Iće i piće

NO 20, July 2010


A Torte from Time Immemorial

Jelena Glavić Perčin

Photos: Damir Fabijanić

My gran doesn’t know where she got the recipe from but she has had it a long time and often makes macaroni. This is the real goods about the torte from Pelješac, actually from Ston. Our investigations didn’t reveal anything precise, only that the recipe has been handed down from generation to generation. No one available to boast of facts from the archives of history, just an incomplete oral tradition. But perhaps we might set someone off on the trail...

Like an old sea dog that remembers much, apparently rough and indomitable, in fact, Pelješac, with its sun-drenched slopes of meticulously cultivated vineyards, its blue-green sandy beaches that retiringly keep the secrets of ancient memories, with its stone facades and defensive walls, memories of a long and famous history, is pliant, hospitable and kind, but still, persistent in its individuality, which needs to be experienced.

How do you best and most authentically experience this specialness of Pelješac if not through meetings with people with the Pelješac people, their lifestyle, customs, manner of living? And the way of life, the essence of it, the most subtle part is absolutely the table tradition, this cult place of extremely diverse human encounters – political, business, amicable, familial, amorous and so on.

And when you set out to make the acquaintance of the region, where else first but Ston, little town on the sea on the isthmus that links the peninsula with the mainland? It’s a little town with a big history and curiosities known throughout the world. It has the longest fortification system in the world next to the Great Wall; it has the oldest salt pan system in Europe, perhaps in the world, still producing salt naturally as in the centuries gone past.

Plavac Mali, Dingač and Postup (grapes/wines) and Ston oysters are just some of the characteristics of the Ston table, essential place for getting to know the region. And the famed Ston torte of macaroni can also be listed in this society of Pelješac treats known far and wide. It’s a superb and original traditional treat that was once baked for special occasions such as Christmas and Easter. And this charming and above all extremely tasty tradition is still holding its own. Its ingredients – the macaroni, butter, lemon, walnuts, almonds, cinnamon and vanilla – tell of its roots in the wider Mediterranean, and in the way it’s prepared, in the quantity and proportions of the ingredients, it gives free rein to individual creativity.

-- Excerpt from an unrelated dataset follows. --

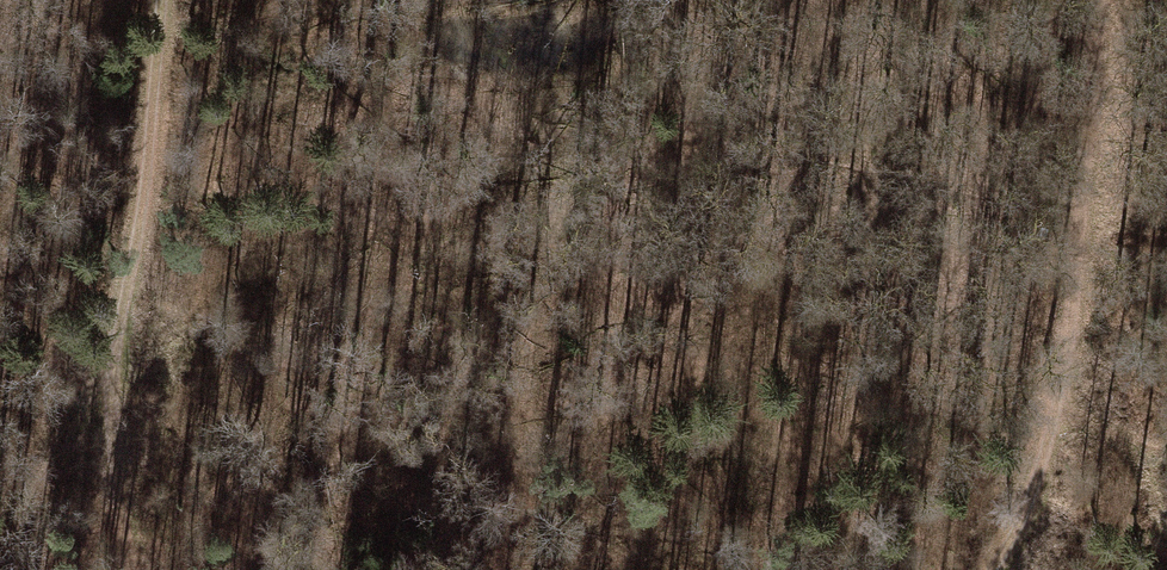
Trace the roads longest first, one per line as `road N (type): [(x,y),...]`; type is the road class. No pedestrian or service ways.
road 1 (track): [(1090,0),(1050,415),(1023,507),(983,569)]
road 2 (track): [(126,569),(107,462),(157,0)]
road 3 (track): [(121,335),(0,550)]
road 4 (track): [(1050,415),(1166,456)]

Have a go at this simple recipe and find out for yourself about a taste that irresistibly calls up the images and scents and savours of the Med... The torte (and we thank her) was prepared by Nina Erceg.

Nela Vlašić: I’m from Mali Ston. I know that this is a tradition, and some call it Dubrovnik or Ston Torte. They’re all the same thing. The recipe is handed down from generation to generation, but everyone adds a bit. I think that this recipe of mine is the best, he-he-he. I don’t know the history, or any legends, or how old it is. In our family we have the tradition of making this torte twice a year – for Carnival and All Saints.

Ston Torte

flour 300 g
vinegar 1 soup spoon
melted lard 1 soup spoon
yolk of egg 1
walnuts 200 g
almonds 200 g
breadcrumbs 120 g
sugar 400 g
chocolate powder 4 – 5 soup spoons
lemon zest 1
packet of margarine 250 g
eggs 10
sugar 100 g
  1. Boil the thickest kind of Italian macaroni (10 mm) longer than 20 min not to be too hard, or it won’t bake, and not too long, or it will fall to pieces. Drain.
  2. Mix all the pastry ingredients and leave it somewhere warm to stand for 15 – 20 min.
  3. Grind the nuts. Mix up all the ingredients for the filling.
  4. Roll out the pastry and line a tin (dia 28 cm, volume 5 litres) to cover the bottom, the rest to hang over the sides, because the top of the torte will be covered with it later.
  5. Place in the tin a layer of filling, then a layer of flakes of margarine, and then a thin layer of pasta (macaroni) and so on. The last row should be the filling. At the top, put the rest of the layers of margarine or butter, for it to melt.
  6. Whisk the 10 eggs and 100 g of sugar into a froth. Pour it on top and close up the pastry with a soft pressure of the hand. Bake at first for 200 °C, and then turn it down to 190 °C, and bake for all told one hour.

tip It’s best made a day before it’s due to be eaten.